I believe you misunderstood the comment you're replying to. It says the internal...

fragsworth · on April 22, 2023

> I believe you misunderstood the comment you're replying to.

No, did you even read my quote? How did I misunderstand this:

> At the end of the chat session, this internal state is not persisted

It's misinformed at best, misleading at worst. The non-misleading truth is at the end of each message, the internal state is not persisted.

I didn't disagree about how you can reproduce things. You have to do that to continue a conversation.

GistNoesis · on April 22, 2023

I agree that for chatbots that offer APIs, they are most likely currently implemented as stateless.

Meaning they take as input the last "context window" characters from the client, and use it to recompute the internal state, and then start generating character by character. But after the generation no memory need to be kept used on the server (except a very small "context window tokens").

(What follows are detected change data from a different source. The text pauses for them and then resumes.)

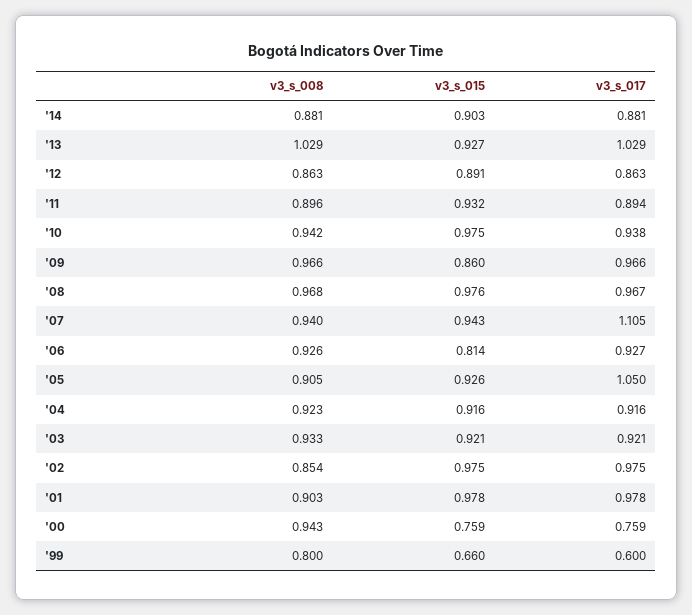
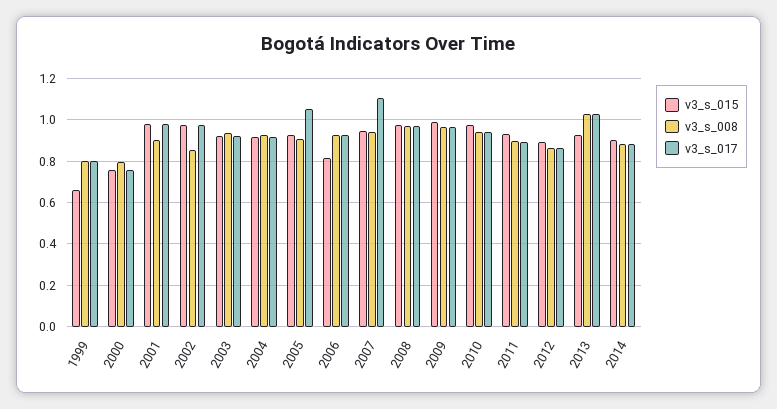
  {
    "v3_s_008": {
      "'14": 0.881,
      "'13": 1.029,
      "'12": 0.863,
      "'11": 0.896,
      "'10": 0.942,
      "'09": 0.966,
      "'08": 0.968,
      "'07": 0.94,
      "'06": 0.926,
      "'05": 0.905,
      "'04": 0.923,
      "'03": 0.933,
      "'02": 0.854,
      "'01": 0.903,
-     "'00": 0.943,
+     "'00": 0.8,
      "'99": 0.8
    },
    "v3_s_015": {
      "'14": 0.903,
      "'13": 0.927,
      "'12": 0.891,
      "'11": 0.932,
      "'10": 0.975,
-     "'09": 0.86,
+     "'09": 1,
      "'08": 0.976,
      "'07": 0.943,
      "'06": 0.814,
      "'05": 0.926,
      "'04": 0.916,
      "'03": 0.921,
      "'02": 0.975,
      "'01": 0.978,
      "'00": 0.759,
      "'99": 0.66
    },
    "v3_s_017": {
      "'14": 0.881,
      "'13": 1.029,
      "'12": 0.863,
      "'11": 0.894,
      "'10": 0.938,
      "'09": 0.966,
      "'08": 0.967,
      "'07": 1.105,
      "'06": 0.927,
      "'05": 1.05,
      "'04": 0.916,
      "'03": 0.921,
      "'02": 0.975,
      "'01": 0.978,
      "'00": 0.759,
-     "'99": 0.6
+     "'99": 0.8
    }
  }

Chatbots like llama.cpp in interactive mode don't have to recompute this internal state at every interaction.

You can view the last "context window" characters as a compressed representation of the internal state.

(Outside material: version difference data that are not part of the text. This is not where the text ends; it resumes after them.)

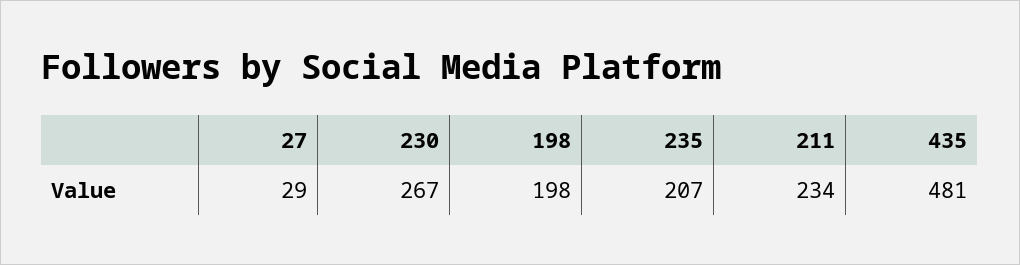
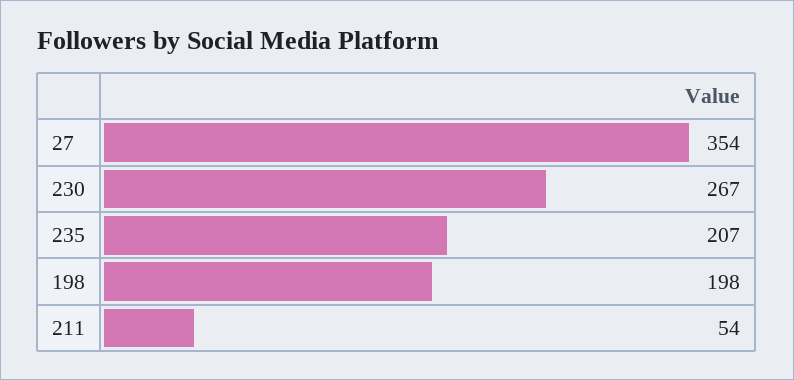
  {
-   "27": 29,
+   "27": 354,
    "230": 267,
    "198": 198,
    "235": 207,
-   "211": 234,
+   "211": 54
-   "435": 481
  }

This becomes more pertinent as the "context window" gets bigger, as the bigger the "context window" the more you will have to recompute at each interaction.

The transformer architecture can also be trained differently so as to generate "context vectors" of finite size that synthesize all the past previous message of the conversation (encoder-decoder architecture). This "context vector" can be kept on the server more easily, and will contain the gist and the important things of the conversation, but won't be able to quote things exactly from the past directly. This context vector is then used to condition the generation of the reply. And once the chatbot has replied and received a new prompt, you update the finite size context vector (with a distinct neural network) to get a context vector with the latest information incorporated that you use to condition the generation, ad infinitum.

MacsHeadroom · on April 22, 2023

>I didn't disagree about how you can reproduce things. You have to do that to continue a conversation.

You do not have to reproduce the internal states to continue a conversation. When prior parts of the conversation are loaded into context the hidden states which generated those prior tokens are not reproduced. They are only reproduced if resubmitted in a piecemeal fashion, which does not happen in normal conversation continuation.

You seem to not understand what the internal state is or how it is differentiated from the external state of the overall conversation.

fragsworth · on April 22, 2023

Ok, I agree! That one sentence of mine was wrong. You don't have to reproduce state to continue a conversation. I was just trying to throw a bone, but even that bone was bad.

But then... doesn't that just point out that I was right on everything else? That there is absolutely no state between chat messages?